Understanding Kubernetes CPU Requests vs Limits: The Secrets of Overselling

1. Container Cloud Technology Stack

Kubernetes (K8s) is the dominant container orchestration platform, supporting Docker and other engines. The stack relies on Linux kernel features such as cgroups, namespaces, and rootfs, with cgroups handling CPU resource limits.

2. Container CPU Resource Control

2.1 CPU Bandwidth Limiting

CPU limits are enforced via the cpu cgroup using cpu.cfs_period_us (time period) and cpu.cfs_quota_us (allowed CPU time). Example for limiting a process to two cores:

# cd /sys/fs/cgroup/cpu,cpuacct
# mkdir test
# cd test
# echo 100000 > cpu.cfs_period_us   // 100 ms
# echo 200000 > cpu.cfs_quota_us    // 200 ms
# echo $pid > cgroup.procs

This configuration allows 200 ms of CPU time every 100 ms, effectively capping usage at two cores. The kernel scheduler uses a periodic timer ( period_timer) to refill the runtime quota:

sched_cfs_period_timer
  -> do_sched_cfs_period_timer
    -> __refill_cfs_bandwidth_runtime

The refill function sets cfs_b->runtime = cfs_b->quota, granting the configured CPU time for the next period.

When a task group exhausts its runtime, the scheduler invokes throttle_cfs_rq, removing the task group from the run queue until more time is allocated.

2.2 CPU Weight Allocation

Beyond bandwidth limiting, the kernel can allocate CPU proportionally using weights. In cgroup v1 this is set via cpu.shares, and in cgroup v2 via cpu.weight or cpu.weight.nice. The weight is stored in the task group's scheduling entity:

struct task_group {
    ...
    unsigned long shares;
};

struct sched_entity {
    struct load_weight load;
    ...
};

struct load_weight {
    unsigned long weight;
};

The fair scheduler scales each entity's virtual runtime ( vruntime) by its weight:

vruntime = (actual_runtime * ((NICE_0_LOAD * 2^32) / weight)) >> 32

Higher weight yields smaller vruntime, granting more CPU time. Example: on an 8‑core machine with total weight 8192, a container with weight 512 receives 0.5 core, weight 1024 receives 1 core, and weight 2048 receives 2 cores.

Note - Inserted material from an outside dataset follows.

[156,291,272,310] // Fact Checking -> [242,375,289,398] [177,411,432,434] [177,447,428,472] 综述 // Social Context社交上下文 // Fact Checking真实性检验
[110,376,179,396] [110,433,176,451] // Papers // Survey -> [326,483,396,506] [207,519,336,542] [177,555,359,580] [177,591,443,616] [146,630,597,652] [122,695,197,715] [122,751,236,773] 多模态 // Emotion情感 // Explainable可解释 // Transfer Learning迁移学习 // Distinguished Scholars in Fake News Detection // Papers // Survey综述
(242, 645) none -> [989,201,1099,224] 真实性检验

3. Requests and Limits Semantics in Kubernetes

A typical pod spec defines resources as follows:

apiVersion: v1
kind: Pod
metadata:
  name: cpu-demo
  namespace: cpu-example
spec:
  containers:
  - name: cpu-demo-ctr
    image: vish/stress
    resources:
      limits:
        cpu: "1"
      requests:
        cpu: "0.5"

Limits translate to cgroup period + quota, setting an upper bound on CPU time. Kubernetes does not enforce that the sum of all containers' limits on a node stays within the node’s core count, allowing overselling.

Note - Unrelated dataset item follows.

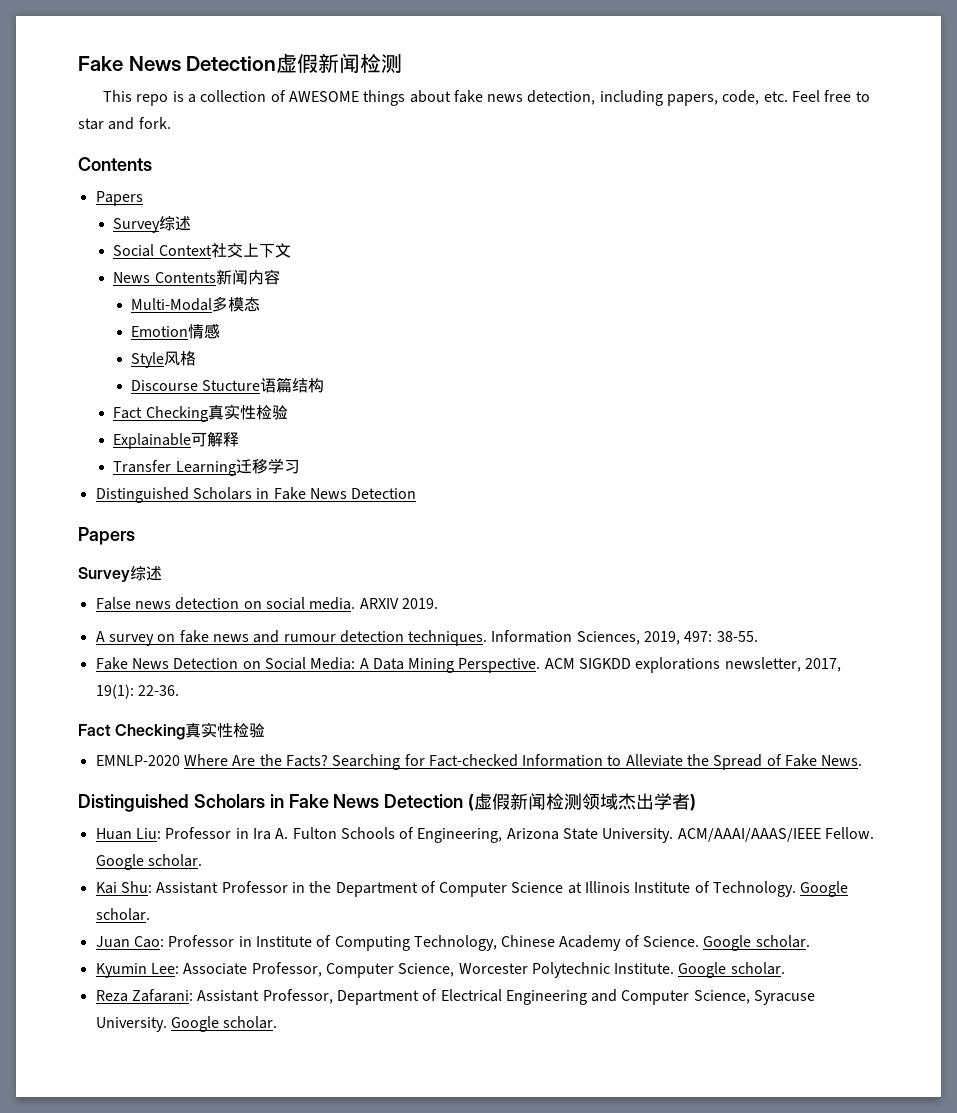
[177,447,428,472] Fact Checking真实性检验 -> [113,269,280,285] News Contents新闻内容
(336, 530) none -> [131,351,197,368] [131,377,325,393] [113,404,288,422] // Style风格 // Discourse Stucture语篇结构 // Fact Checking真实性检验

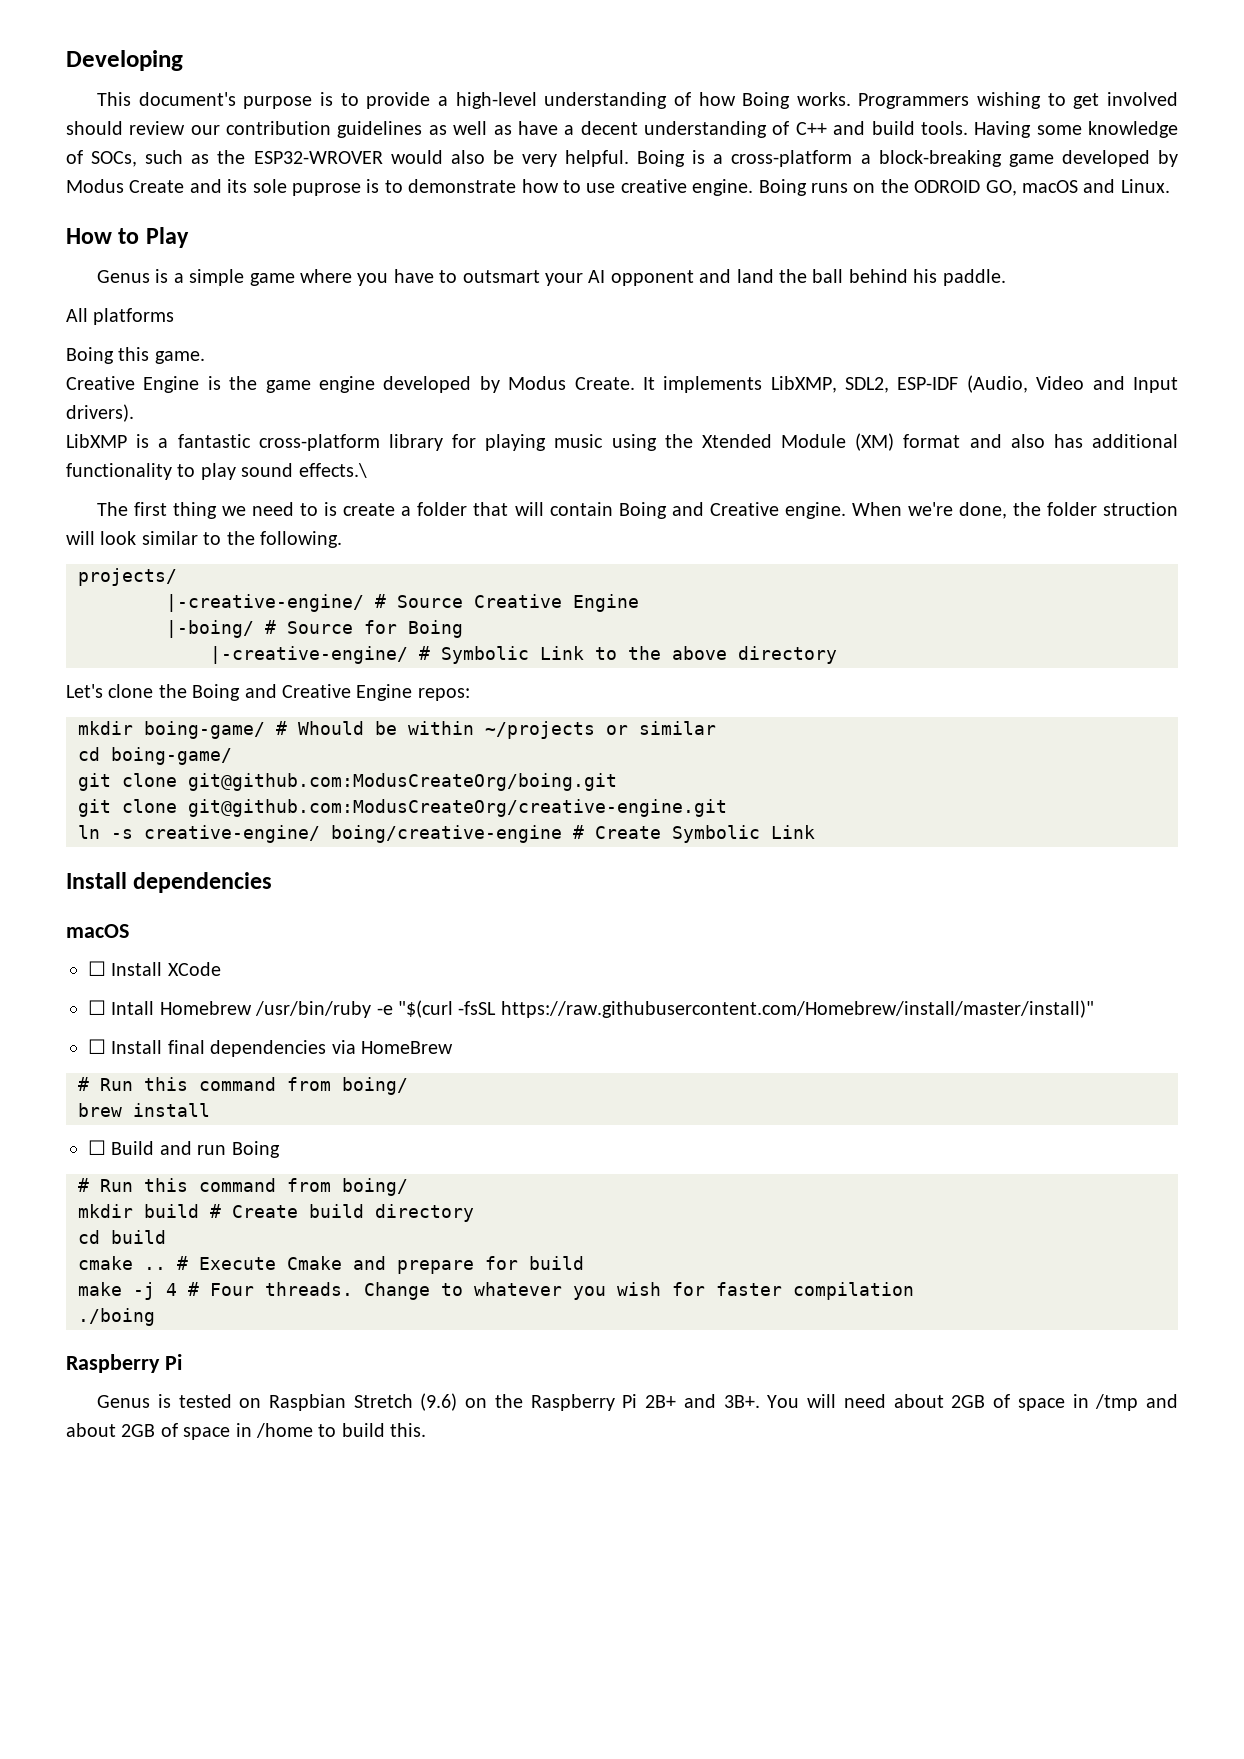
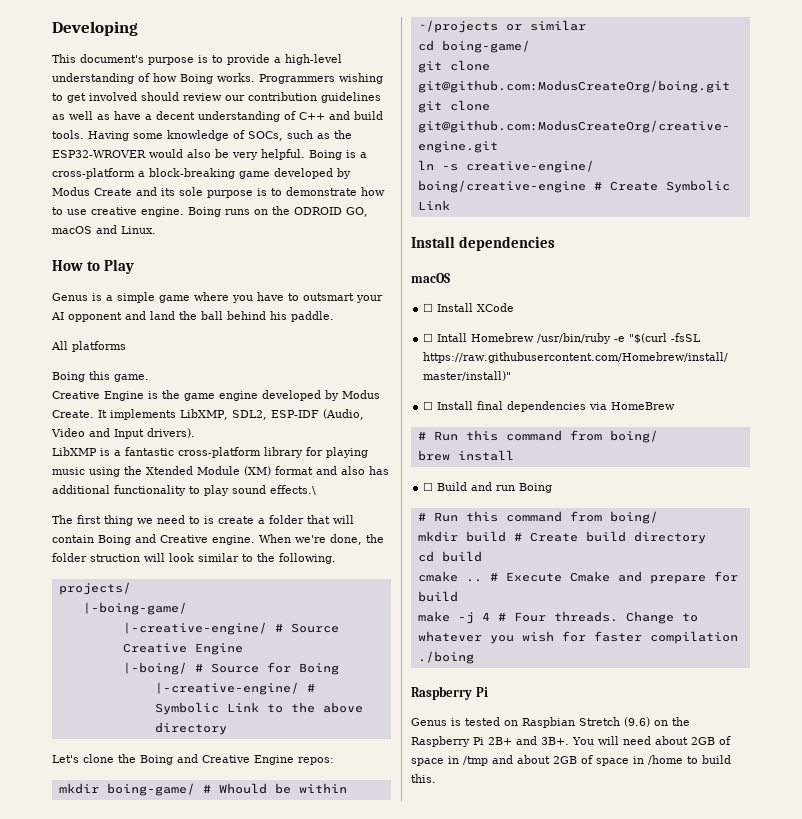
[292,183,361,196] puprose -> [207,190,253,198] purpose
(177, 577) none -> [82,602,187,615] // |-boing-game/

Requests are implemented via cgroup weight, guaranteeing a minimum share of CPU. In cgroup v1 each requested core maps to a weight of 1024; in cgroup v2 each core maps to roughly 39. The scheduler ensures the sum of all requests on a node does not exceed the total logical cores.

Thus a container’s usable CPU range is [requests, limits]. For example, on an 8‑core node with four identical containers each requesting 2 cores (weight 2048) and limiting to 3 cores (quota 300 ms per 100 ms), the total requests equal 8 cores while total limits equal 12 cores, achieving a 1.5× oversell.

4. Summary

1) Kubernetes uses both limits (hard cap) and requests (guaranteed weight) to efficiently allocate CPU resources and enable overselling.

2) When a pod requests an 8‑core container, the “8 cores” refers to the limits.cpu value; the actual execution may run on any physical core.

3) As an SRE configuring oversell, ensure the sum of requests on a node does not exceed its core count, and set limits to a multiple (e.g., 1.5×) of requests to achieve the desired oversell ratio.

apiVersion: v1
kind: Pod
metadata:
  name: cpu-demo
  namespace: cpu-example
spec:
  containers:
  - name: cpu-demo-ctr
    image: vish/stress
    resources:
      limits:
        cpu: "12"
      requests:
        cpu: "8"

This pod appears as a 12‑core container to users while internally it is oversold at a 1.5× factor.